## WHAT TO PRODUCE
Reproduce the listing exactly. Omit pictures.

Top of GIVEN RECORDS

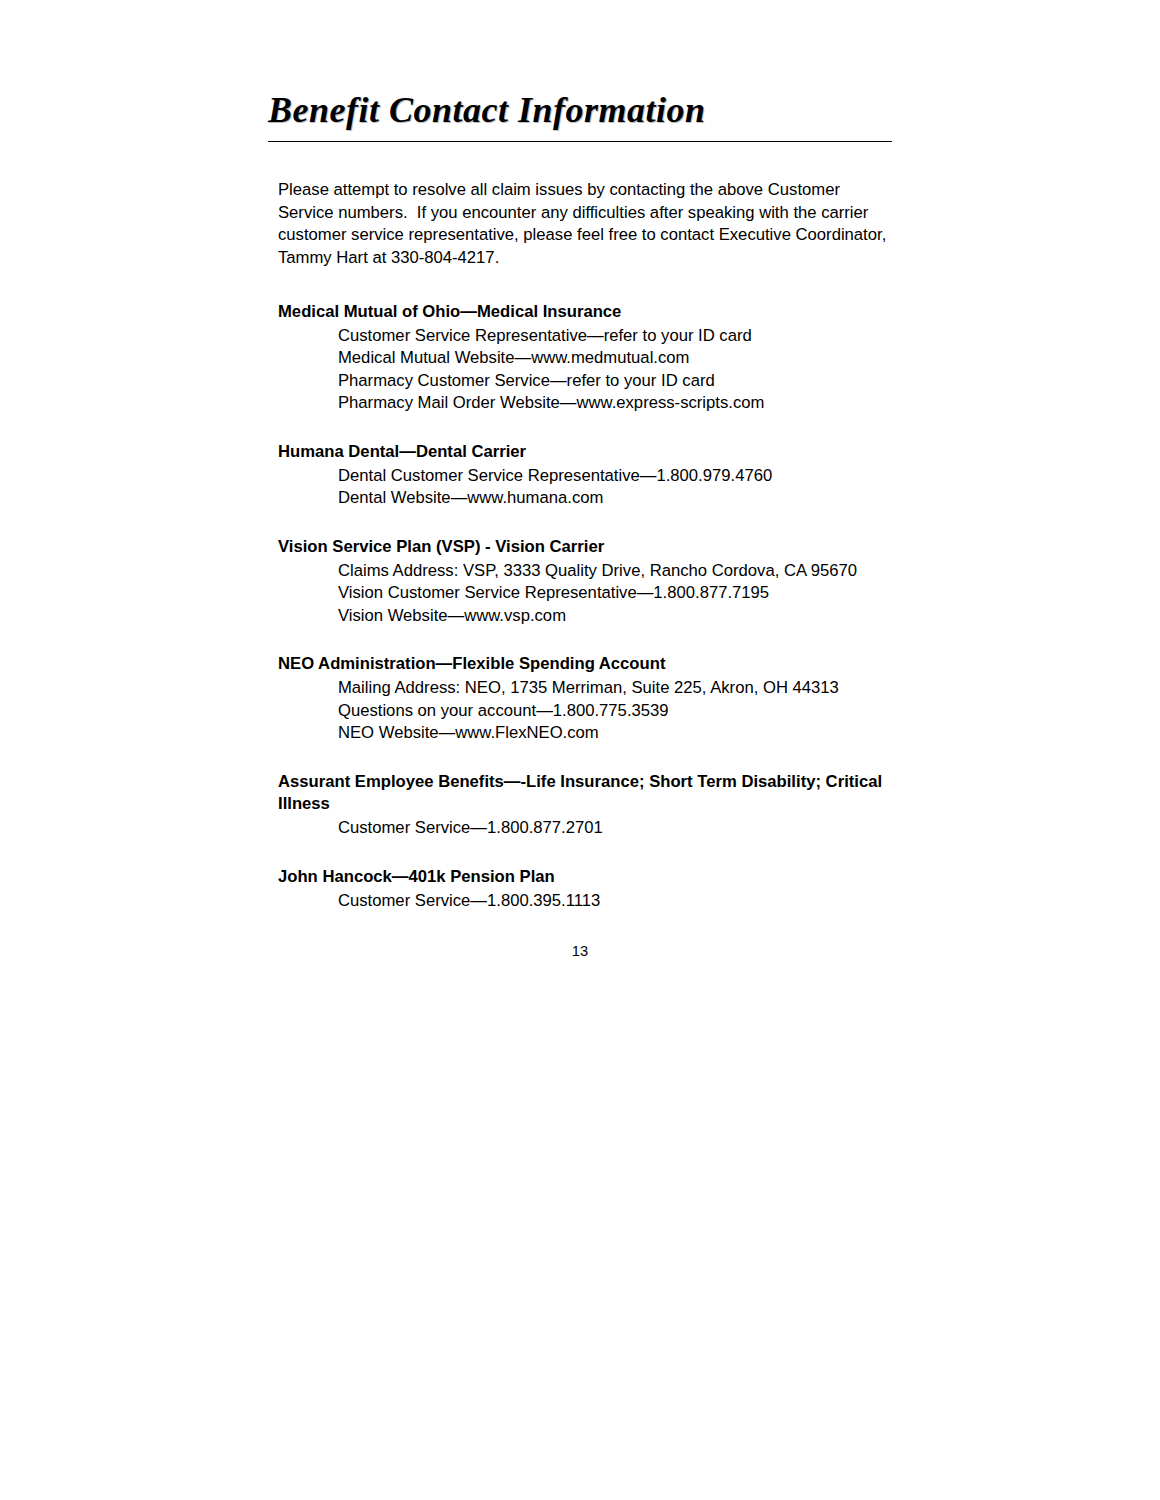Benefit Contact Information
Please attempt to resolve all claim issues by contacting the above Customer Service numbers. If you encounter any difficulties after speaking with the carrier customer service representative, please feel free to contact Executive Coordinator, Tammy Hart at 330-804-4217.
Medical Mutual of Ohio—Medical Insurance
Customer Service Representative—refer to your ID card
Medical Mutual Website—www.medmutual.com
Pharmacy Customer Service—refer to your ID card
Pharmacy Mail Order Website—www.express-scripts.com
Humana Dental—Dental Carrier
Dental Customer Service Representative—1.800.979.4760
Dental Website—www.humana.com
Vision Service Plan (VSP) - Vision Carrier
Claims Address: VSP, 3333 Quality Drive, Rancho Cordova, CA 95670
Vision Customer Service Representative—1.800.877.7195
Vision Website—www.vsp.com
NEO Administration—Flexible Spending Account
Mailing Address: NEO, 1735 Merriman, Suite 225, Akron, OH 44313
Questions on your account—1.800.775.3539
NEO Website—www.FlexNEO.com
Assurant Employee Benefits—-Life Insurance; Short Term Disability; Critical Illness
Customer Service—1.800.877.2701
John Hancock—401k Pension Plan
Customer Service—1.800.395.1113
13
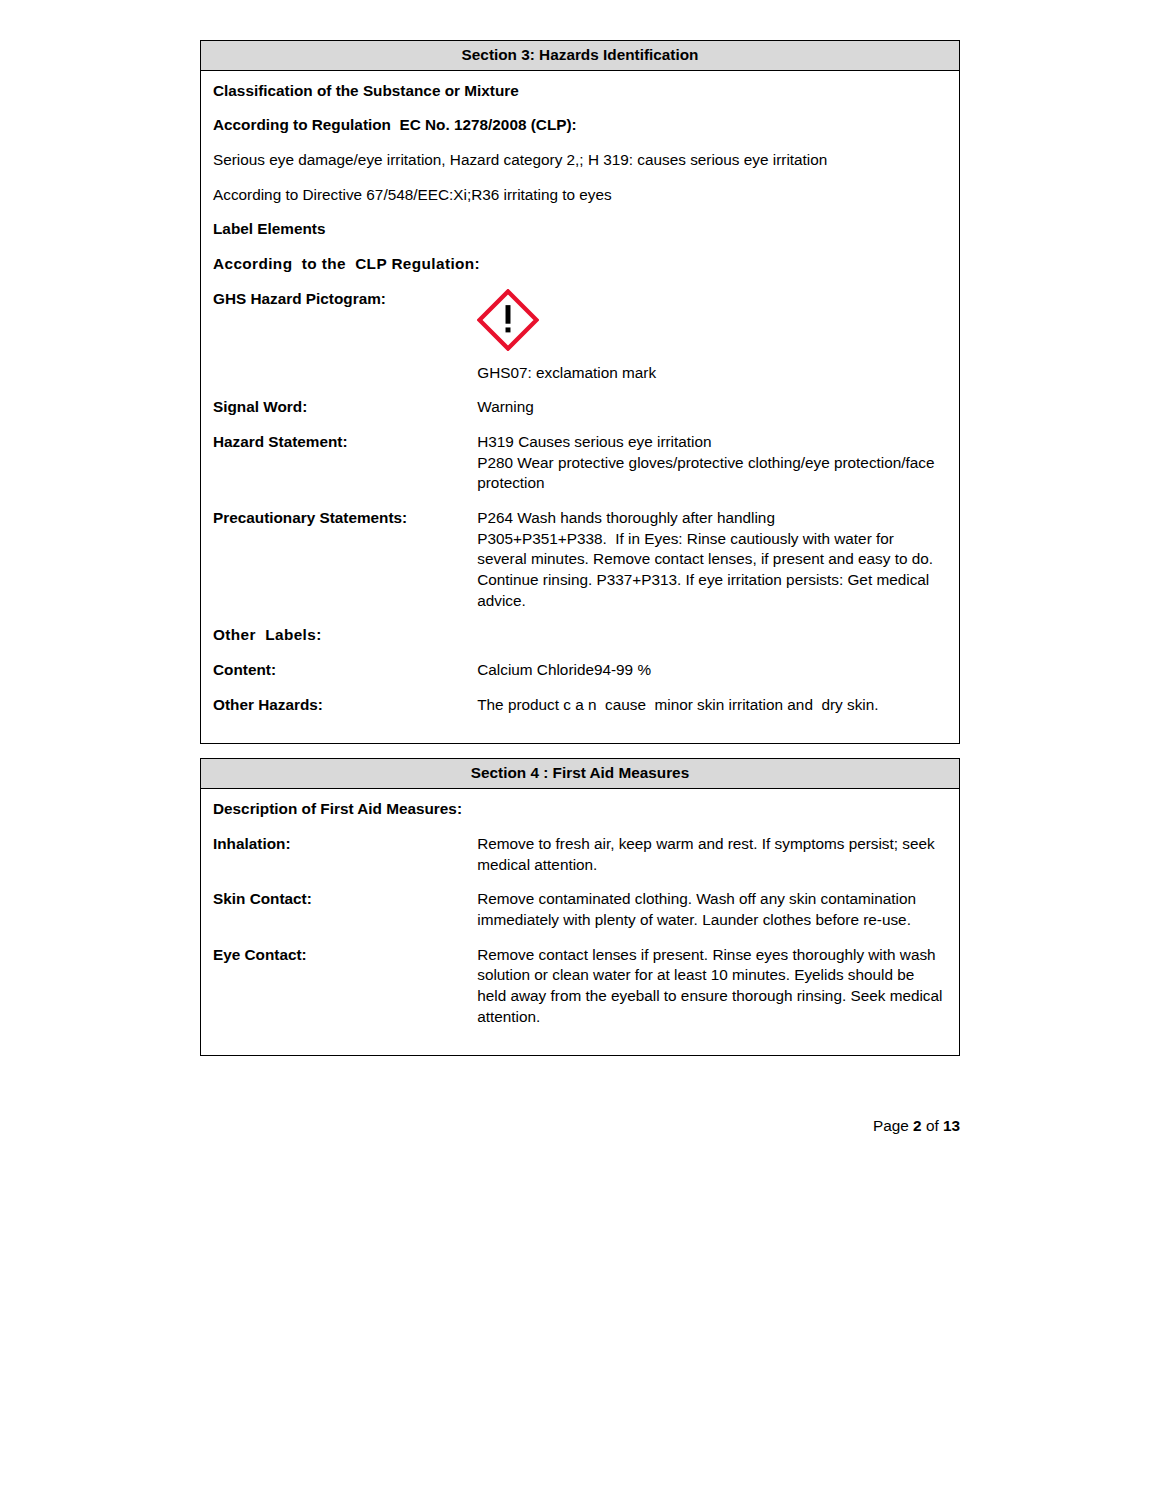| Section 3: Hazards Identification |
| --- |
| Classification of the Substance or Mixture According to Regulation EC No. 1278/2008 (CLP): Serious eye damage/eye irritation, Hazard category 2,; H 319: causes serious eye irritation According to Directive 67/548/EEC:Xi;R36 irritating to eyes Label Elements According to the CLP Regulation: / GHS Hazard Pictogram: / / / / GHS07: exclamation mark / / Signal Word: / Warning / / Hazard Statement: / H319 Causes serious eye irritation P280 Wear protective gloves/protective clothing/eye protection/face protection / / Precautionary Statements: / P264 Wash hands thoroughly after handling P305+P351+P338. If in Eyes: Rinse cautiously with water for several minutes. Remove contact lenses, if present and easy to do. Continue rinsing. P337+P313. If eye irritation persists: Get medical advice. / / Other Labels: / / / Content: / Calcium Chloride94-99 % / / Other Hazards: / The product c a n cause minor skin irritation and dry skin. / |
| Section 4 : First Aid Measures |
| --- |
| Description of First Aid Measures: / Inhalation: / Remove to fresh air, keep warm and rest. If symptoms persist; seek medical attention. / / Skin Contact: / Remove contaminated clothing. Wash off any skin contamination immediately with plenty of water. Launder clothes before re-use. / / Eye Contact: / Remove contact lenses if present. Rinse eyes thoroughly with wash solution or clean water for at least 10 minutes. Eyelids should be held away from the eyeball to ensure thorough rinsing. Seek medical attention. / |
Page 2 of 13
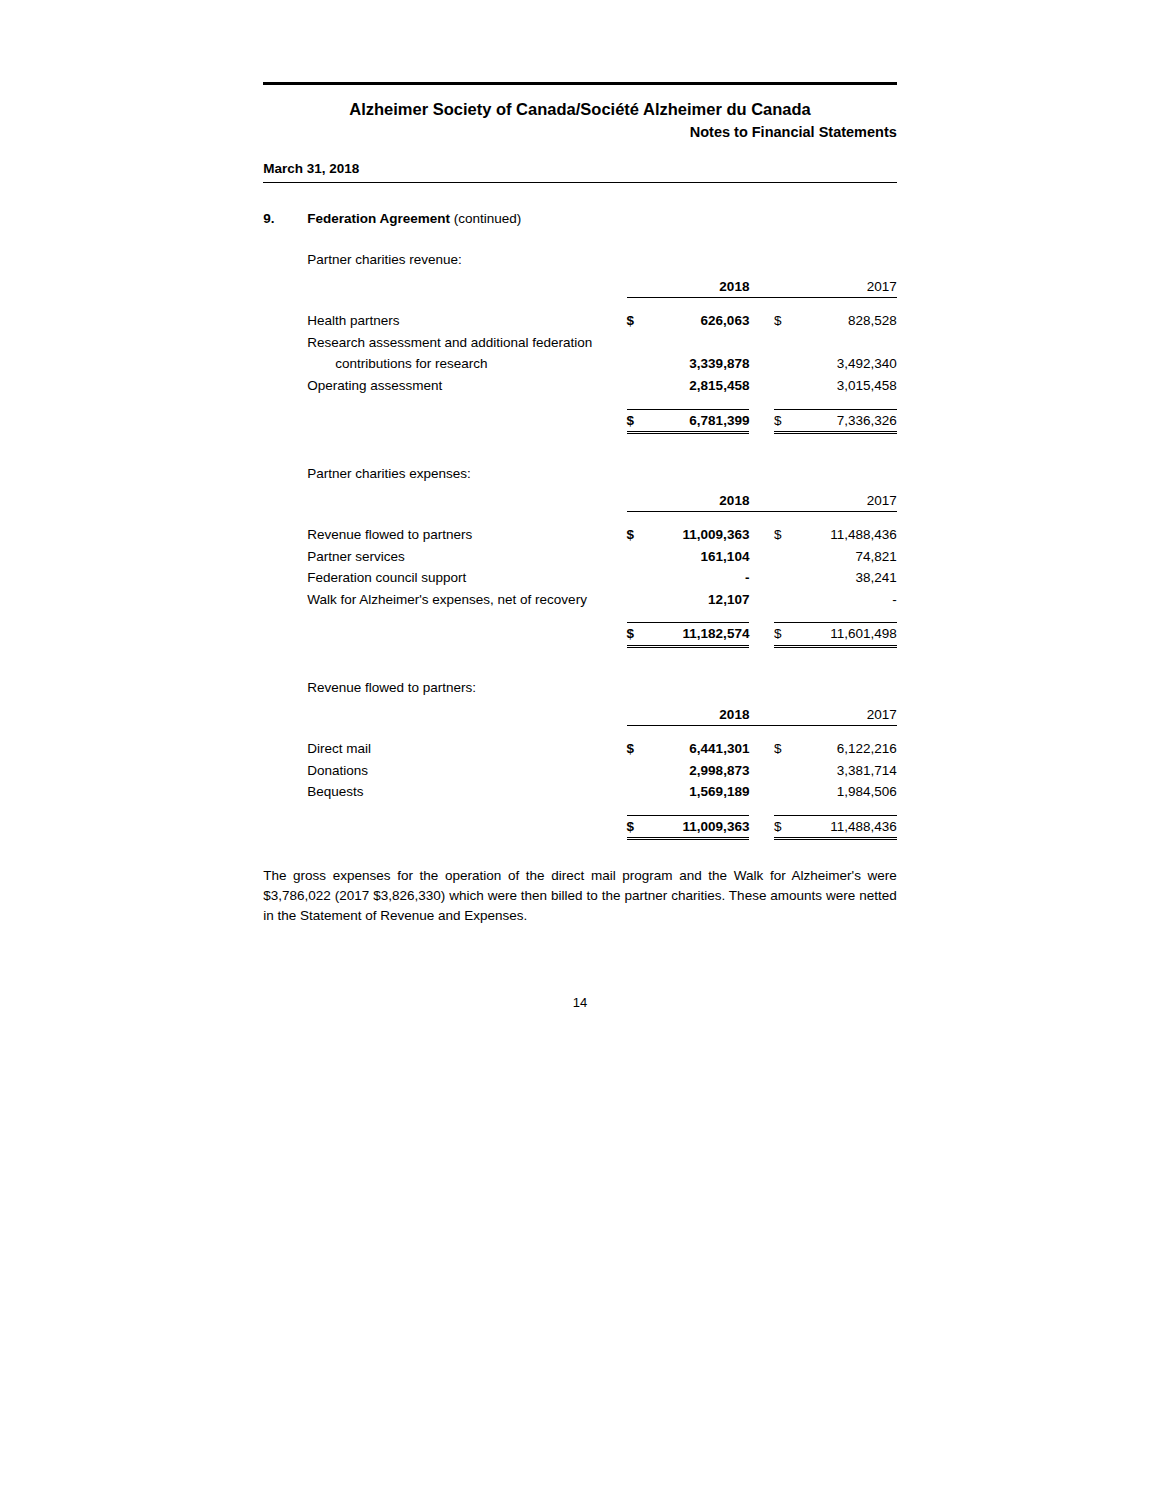Alzheimer Society of Canada/Société Alzheimer du Canada
Notes to Financial Statements
March 31, 2018
9.
Federation Agreement (continued)
Partner charities revenue:
| | 2018 | | 2017 |
| --- | --- | --- | --- |
| Health partners | $ | 626,063 | | $ | 828,528 |
| Research assessment and additional federation | | | | | |
| contributions for research | | 3,339,878 | | | 3,492,340 |
| Operating assessment | | 2,815,458 | | | 3,015,458 |
| | $ | 6,781,399 | | $ | 7,336,326 |
Partner charities expenses:
| | 2018 | | 2017 |
| --- | --- | --- | --- |
| Revenue flowed to partners | $ | 11,009,363 | | $ | 11,488,436 |
| Partner services | | 161,104 | | | 74,821 |
| Federation council support | | - | | | 38,241 |
| Walk for Alzheimer's expenses, net of recovery | | 12,107 | | | - |
| | $ | 11,182,574 | | $ | 11,601,498 |
Revenue flowed to partners:
| | 2018 | | 2017 |
| --- | --- | --- | --- |
| Direct mail | $ | 6,441,301 | | $ | 6,122,216 |
| Donations | | 2,998,873 | | | 3,381,714 |
| Bequests | | 1,569,189 | | | 1,984,506 |
| | $ | 11,009,363 | | $ | 11,488,436 |
The gross expenses for the operation of the direct mail program and the Walk for Alzheimer's were $3,786,022 (2017 $3,826,330) which were then billed to the partner charities. These amounts were netted in the Statement of Revenue and Expenses.
14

Bottom of GIVEN RECORDS

## SOLUTION FOR THIS EXERCISE
Benefit Contact Information
Please attempt to resolve all claim issues by contacting the above Customer Service numbers. If you encounter any difficulties after speaking with the carrier customer service representative, please feel free to contact Executive Coordinator, Tammy Hart at 330-804-4217.
Medical Mutual of Ohio—Medical Insurance
Customer Service Representative—refer to your ID card
Medical Mutual Website—www.medmutual.com
Pharmacy Customer Service—refer to your ID card
Pharmacy Mail Order Website—www.express-scripts.com
Humana Dental—Dental Carrier
Dental Customer Service Representative—1.800.979.4760
Dental Website—www.humana.com
Vision Service Plan (VSP) - Vision Carrier
Claims Address: VSP, 3333 Quality Drive, Rancho Cordova, CA 95670
Vision Customer Service Representative—1.800.877.7195
Vision Website—www.vsp.com
NEO Administration—Flexible Spending Account
Mailing Address: NEO, 1735 Merriman, Suite 225, Akron, OH 44313
Questions on your account—1.800.775.3539
NEO Website—www.FlexNEO.com
Assurant Employee Benefits—-Life Insurance; Short Term Disability; Critical Illness
Customer Service—1.800.877.2701
John Hancock—401k Pension Plan
Customer Service—1.800.395.1113
13
| Section 3: Hazards Identification |
| --- |
| Classification of the Substance or Mixture According to Regulation EC No. 1278/2008 (CLP): Serious eye damage/eye irritation, Hazard category 2,; H 319: causes serious eye irritation According to Directive 67/548/EEC:Xi;R36 irritating to eyes Label Elements According to the CLP Regulation: / GHS Hazard Pictogram: / / / / GHS07: exclamation mark / / Signal Word: / Warning / / Hazard Statement: / H319 Causes serious eye irritation P280 Wear protective gloves/protective clothing/eye protection/face protection / / Precautionary Statements: / P264 Wash hands thoroughly after handling P305+P351+P338. If in Eyes: Rinse cautiously with water for several minutes. Remove contact lenses, if present and easy to do. Continue rinsing. P337+P313. If eye irritation persists: Get medical advice. / / Other Labels: / / / Content: / Calcium Chloride94-99 % / / Other Hazards: / The product c a n cause minor skin irritation and dry skin. / |
| Section 4 : First Aid Measures |
| --- |
| Description of First Aid Measures: / Inhalation: / Remove to fresh air, keep warm and rest. If symptoms persist; seek medical attention. / / Skin Contact: / Remove contaminated clothing. Wash off any skin contamination immediately with plenty of water. Launder clothes before re-use. / / Eye Contact: / Remove contact lenses if present. Rinse eyes thoroughly with wash solution or clean water for at least 10 minutes. Eyelids should be held away from the eyeball to ensure thorough rinsing. Seek medical attention. / |
Page 2 of 13
Alzheimer Society of Canada/Société Alzheimer du Canada
Notes to Financial Statements
March 31, 2018
9.
Federation Agreement (continued)
Partner charities revenue:
| | 2018 | | 2017 |
| --- | --- | --- | --- |
| Health partners | $ | 626,063 | | $ | 828,528 |
| Research assessment and additional federation | | | | | |
| contributions for research | | 3,339,878 | | | 3,492,340 |
| Operating assessment | | 2,815,458 | | | 3,015,458 |
| | $ | 6,781,399 | | $ | 7,336,326 |
Partner charities expenses:
| | 2018 | | 2017 |
| --- | --- | --- | --- |
| Revenue flowed to partners | $ | 11,009,363 | | $ | 11,488,436 |
| Partner services | | 161,104 | | | 74,821 |
| Federation council support | | - | | | 38,241 |
| Walk for Alzheimer's expenses, net of recovery | | 12,107 | | | - |
| | $ | 11,182,574 | | $ | 11,601,498 |
Revenue flowed to partners:
| | 2018 | | 2017 |
| --- | --- | --- | --- |
| Direct mail | $ | 6,441,301 | | $ | 6,122,216 |
| Donations | | 2,998,873 | | | 3,381,714 |
| Bequests | | 1,569,189 | | | 1,984,506 |
| | $ | 11,009,363 | | $ | 11,488,436 |
The gross expenses for the operation of the direct mail program and the Walk for Alzheimer's were $3,786,022 (2017 $3,826,330) which were then billed to the partner charities. These amounts were netted in the Statement of Revenue and Expenses.
14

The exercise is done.